Partout à travers le monde, des gens qui n’avaient jamais lu Charlie Hebdo sont sortis dans la rue pour montrer leur soutien à ses dessinateurs et journalistes et aux valeurs défendues par la France. Mais au milieu de la masse d’unanimité, certaines voix se sont élevées pour accuser le journal d’être allé trop loin. C’est le cas aux Etats-Unis, où les unes de Charlie Hebdo ont par exemple été floutées dans les médias américains, et d’autres sont allés plus loin en accusant le journal de racisme.
La question est plus complexe, selon le site Vox.com qui, pour étayer son propos, a décidé de comparer une une de Charlie Hebdo et une autre du New Yorker. Dans la première, datée d’octobre 2014, on voit des jeunes nigériennes enlevées par Boko Haram enceintes et criant «Touchez pas à nos allocs!» Comme l’explique Vox, Charlie ne cherche pas ici à ridiculiser ces victimes de l’esclavage sexuel, mais propose une seconde lecture, plus profonde:
La une de Charlie Hebdo du 22 octobre 2014.

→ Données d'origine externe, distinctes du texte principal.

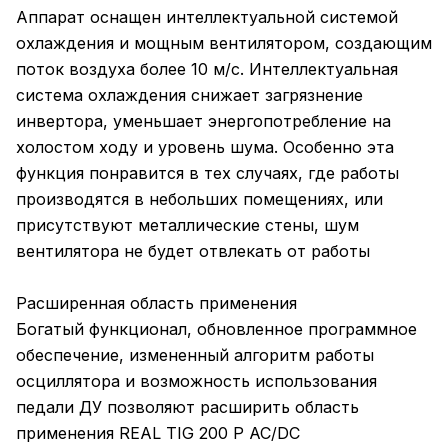
Аппарат оснащен интеллектуальной системой
охлаждения и мощным вентилятором, создающим
поток воздуха более 10 м/с. Интеллектуальная
система охлаждения снижает загрязнение
инвертора, уменьшает энергопотребление на
холостом ходу и уровень шума. Особенно эта
функция понравится в тех случаях, где работы
производятся в небольших помещениях, или
присутствуют металлические стены, шум
вентилятора не будет отвлекать от работы
Расширенная область применения
Богатый функционал, обновленное программное
обеспечение, измененный алгоритм работы
осциллятора и возможность использования
педали ДУ позволяют расширить область
применения REAL TIG 200 P AC/DC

«Charlie Hebdo est un magazine de gauche qui soutient les programmes d’allocations, mais la droite politique française a tendance à s’opposer aux allocations pour les immigrants, qu’ils décrivent comme des personnes avides d’allocations qui se jouent du système.»
Toute la difficulté ici est d’arriver à percevoir le message caché. Dans le cas contraire, on serait vite tenté d’y voir du racisme.
Cette situation est arrivée aux Etats-Unis en 2008, comme le rappelle Vox.com, avec le dessin de une du New Yorker représentant Barack Obama en musulman et son épouse Michelle Obama en militante nationaliste noire des années 1960. Il faut savoir que le magazine américain caricaturait le portrait d'Obama fait à l'époque par les Républicains pour comprendre qu'il n'y avait là pas de racisme.
Dans une tribune publiée le 13 janvier sur le Huffington Post, la journaliste radio britannique Liliana Bird juge les accusations de racisme ridicules, y compris en ce qui concerne la religion. Elle rappelle, à juste titre, que «le Front national et la famille Le Pen était en fait les premières cibles. Puis venaient les patrons, les politiques, et les corrompus. Puis enfin ils s’opposaient aux religions organisées. Toutes les religions organisées.»
En novembre 2013, le dessinateur Charb, tué dans l’attaque de Charlie Hebdo du mercredi 7 janvier, était catégorique:
«Nous n'avons pas peur d'avouer que nous sommes des militants antiracistes de toujours. Sans nécessairement avoir une carte, nous avons choisi dans ce domaine notre camp, et n'en changerons évidemment jamais.»
Néanmoins, le site américain Vox insiste sur un point très précis, et se distingue de l'opinion française: Charlie Hebdo «est le meilleur et le pire de la société occidentale». Si c’est un bastion de la liberté d’expression et du droit à la satire, le journal se laisserait quand même aller à du racisme avec des dessins stéréotypés d’immigrés, ce qui cliverait un peu plus la société, les dessinateurs se rangeant, pour Vox, du côté «des plus forts». Toujours selon le site américain (qui doit se référer aux dernières polémiques plus qu'au réel contenu de Charlie, NDLE):
«Oui, des fois Charlie Hebdo critique le catholicisme, mais il est plus connu pour ses attaques contre les populations les plus vulnérables.»
Ce traitement différent et qui empruterait souvent aux clichés auraient, selon Vox, des conséquences désastreuses: «Renforcer la majorité, marginaliser le faible, et ridiculiser ceux qui sont différents.»